Skew

Handling skew in database partitioning is essential for balancing the workload and avoiding bottlenecks. Skew happens when data is unevenly distributed across disks, causing some disks to have more tuples than others. This imbalance affects performance and reduces parallelism.

Types of Skew

1. Attribute-Value Skew

This type of skew happens when certain attribute values are significantly more common than others. When a partitioning scheme, such as hash-partitioning or range-partitioning, relies on specific attribute values to assign data to different disks, the overrepresentation of a particular value can lead to overloading a single disk.

Example of Attribute-Value Skew

Imagine a table Orders partitioned by a Country attribute to store orders from different countries. Let’s say that a large proportion of the orders come from one country, such as the United States. If the partitioning scheme does not account for this uneven distribution, it might place all orders from the United States on a single disk, leading to an overload on that disk while others remain underutilized.

For example:

Hash-partitioning: Suppose we hash the Country attribute and use the hash result to assign data to disks. If most values hash to the same disk due to common attribute values, one disk might become overloaded with orders.

● ● ●

(BRIEF 1):
In the records, update every line from the one containing "genus: Chondracanthus" down to the one containing "county / district: Santa Barbara" by changing "collectors" to "collected by" and keeping everything else the same. Return only those updated lines.

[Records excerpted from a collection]
● ● ●

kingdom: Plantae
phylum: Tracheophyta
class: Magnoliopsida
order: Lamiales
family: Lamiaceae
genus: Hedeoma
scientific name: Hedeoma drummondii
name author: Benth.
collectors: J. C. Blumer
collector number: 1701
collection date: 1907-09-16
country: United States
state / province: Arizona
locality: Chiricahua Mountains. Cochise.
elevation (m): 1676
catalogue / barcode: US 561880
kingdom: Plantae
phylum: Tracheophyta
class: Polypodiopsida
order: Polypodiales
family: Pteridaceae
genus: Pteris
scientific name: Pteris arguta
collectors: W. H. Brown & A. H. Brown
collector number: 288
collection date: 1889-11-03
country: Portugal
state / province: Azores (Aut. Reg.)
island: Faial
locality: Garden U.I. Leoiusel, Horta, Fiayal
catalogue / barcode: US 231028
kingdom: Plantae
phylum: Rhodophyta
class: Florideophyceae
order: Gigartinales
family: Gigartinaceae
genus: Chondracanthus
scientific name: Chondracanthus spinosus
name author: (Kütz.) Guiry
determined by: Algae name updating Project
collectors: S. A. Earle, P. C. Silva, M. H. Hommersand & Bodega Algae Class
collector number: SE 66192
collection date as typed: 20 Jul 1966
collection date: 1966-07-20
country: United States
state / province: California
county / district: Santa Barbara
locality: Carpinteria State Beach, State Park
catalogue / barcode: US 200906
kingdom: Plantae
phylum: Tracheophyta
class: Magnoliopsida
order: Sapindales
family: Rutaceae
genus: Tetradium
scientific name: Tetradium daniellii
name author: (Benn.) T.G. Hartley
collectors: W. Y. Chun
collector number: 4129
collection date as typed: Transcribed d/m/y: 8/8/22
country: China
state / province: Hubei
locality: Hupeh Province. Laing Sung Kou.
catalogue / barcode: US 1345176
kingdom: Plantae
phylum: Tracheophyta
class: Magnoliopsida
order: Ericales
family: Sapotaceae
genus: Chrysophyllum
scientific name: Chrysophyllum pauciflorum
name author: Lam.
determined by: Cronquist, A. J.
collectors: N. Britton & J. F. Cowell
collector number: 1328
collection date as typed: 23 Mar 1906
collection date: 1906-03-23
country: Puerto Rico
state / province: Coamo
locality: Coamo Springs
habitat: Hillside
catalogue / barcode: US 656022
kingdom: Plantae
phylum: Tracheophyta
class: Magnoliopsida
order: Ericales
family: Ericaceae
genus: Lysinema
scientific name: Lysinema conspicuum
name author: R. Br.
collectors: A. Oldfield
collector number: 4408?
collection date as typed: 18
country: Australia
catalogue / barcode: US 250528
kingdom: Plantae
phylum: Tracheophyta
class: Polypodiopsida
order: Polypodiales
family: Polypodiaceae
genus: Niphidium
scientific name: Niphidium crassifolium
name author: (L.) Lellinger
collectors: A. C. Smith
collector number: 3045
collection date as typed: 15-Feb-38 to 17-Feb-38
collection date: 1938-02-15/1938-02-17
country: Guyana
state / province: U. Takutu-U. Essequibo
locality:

● ● ●

(BRIEF 2):
Repeat word for word the part of the passage on database skew that runs from "This type of" down to "others remain underutilized.".

(COMPLETE OUTPUT 1):
genus: Chondracanthus
scientific name: Chondracanthus spinosus
name author: (Kütz.) Guiry
determined by: Algae name updating Project
collected by: S. A. Earle, P. C. Silva, M. H. Hommersand & Bodega Algae Class
collector number: SE 66192
collection date as typed: 20 Jul 1966
collection date: 1966-07-20
country: United States
state / province: California
county / district: Santa Barbara

(COMPLETE OUTPUT 2):
This type of skew happens when certain attribute values are significantly more common than others. When a partitioning scheme, such as hash-partitioning or range-partitioning, relies on specific attribute values to assign data to different disks, the overrepresentation of a particular value can lead to overloading a single disk.

Example of Attribute-Value Skew

Imagine a table Orders partitioned by a Country attribute to store orders from different countries. Let’s say that a large proportion of the orders come from one country, such as the United States. If the partitioning scheme does not account for this uneven distribution, it might place all orders from the United States on a single disk, leading to an overload on that disk while others remain underutilized.